June 1st marked 10 years since the passing of David Eli Ruffin, former lead singer of The Temptations. The Rock and Roll Hall of Fame inductee was ranked among the “100 Greatest Singers of All Time” by Rolling Stone magazine only three years ago.
Ruffin was raised in Whynot, Mississippi with a strict father, stepmother and three siblings. The family sang together as a gospel group among greats like Mahalia Jackson and The Five Blind Boys of Mississippi. Ruffin never knew his biological mother, who passed away after he was born, and felt the loss of his older sister, Rosetta. By age 15, Ruffin was on a jazz tour with Phineas Newborn Jr., meeting performers like Elvis Presley, The Staples Singers and Little Richard.

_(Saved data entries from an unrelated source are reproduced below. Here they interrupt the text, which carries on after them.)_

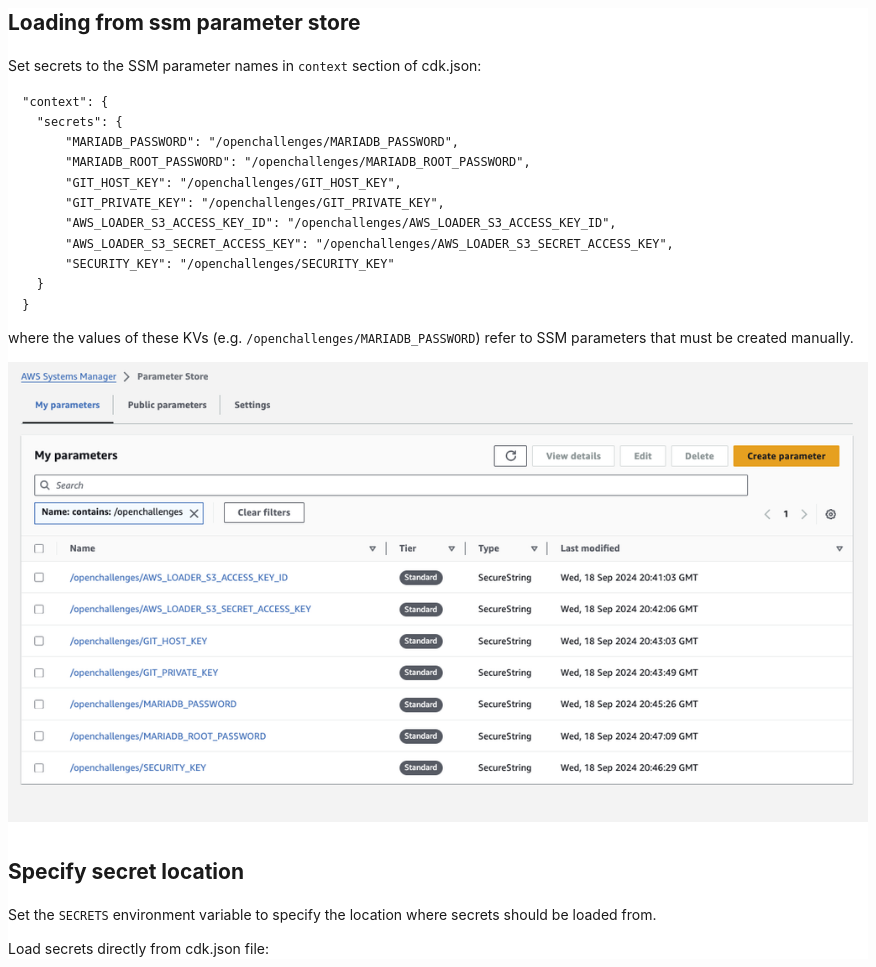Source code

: ## Loading from ssm parameter store

Set secrets to the SSM parameter names in `context` section of cdk.json:

```text
  "context": {
    "secrets": {
        "MARIADB_PASSWORD": "/openchallenges/MARIADB_PASSWORD",
        "MARIADB_ROOT_PASSWORD": "/openchallenges/MARIADB_ROOT_PASSWORD",
        "GIT_HOST_KEY": "/openchallenges/GIT_HOST_KEY",
        "GIT_PRIVATE_KEY": "/openchallenges/GIT_PRIVATE_KEY",
        "AWS_LOADER_S3_ACCESS_KEY_ID": "/openchallenges/AWS_LOADER_S3_ACCESS_KEY_ID",
        "AWS_LOADER_S3_SECRET_ACCESS_KEY": "/openchallenges/AWS_LOADER_S3_SECRET_ACCESS_KEY",
        "SECURITY_KEY": "/openchallenges/SECURITY_KEY"
    }
  }
```

where the values of these KVs (e.g. `/openchallenges/MARIADB_PASSWORD`) refer to SSM parameters that
must be created manually.

![AWS secrets manager](docs/aws-parameter-store.png)

## Specify secret location

Set the `SECRETS` environment variable to specify the location where secrets should be loaded from.

Load secrets directly from cdk.json file:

Teaming up with Berry Gordy in 1957, Ruffin lived with Gordy’s father for a short period of time while stuffing records alongside Marvin Gaye at the Anna Records studio, owned by Gordy’s sister. After a few solo recordings, Ruffin was asked to join his brother Jimmy’s group, The Temptations, in 1964. Later that year, Smokey Robinson wrote “My Girl” with Ruffin on lead vocals, giving his voice a chance to be heard.
Unfortunately, by 1967, Ruffin had an addiction to cocaine, and the group suffered. His egotistical demands caused the group to replace him with Dennis Edwards in 1968. Though he was no longer the group lead, Ruffin would occasionally appear on stage and take the mic from Edwards during performances. He would be forced to finish his contract with Motown as a solo artist.
Ruffin continued to record several albums, including the platinum hit, “Walk Away From Love.” He later collaborated with Eddie Kendrick and Rick James in the 1980s. This was also the decade he was sent to prison several times related to drugs and tax evasion.
Ruffin died in June 1991 from a cocaine overdose. Reports of his last days alive and his portrayal in movies has been disputed in courts by his family.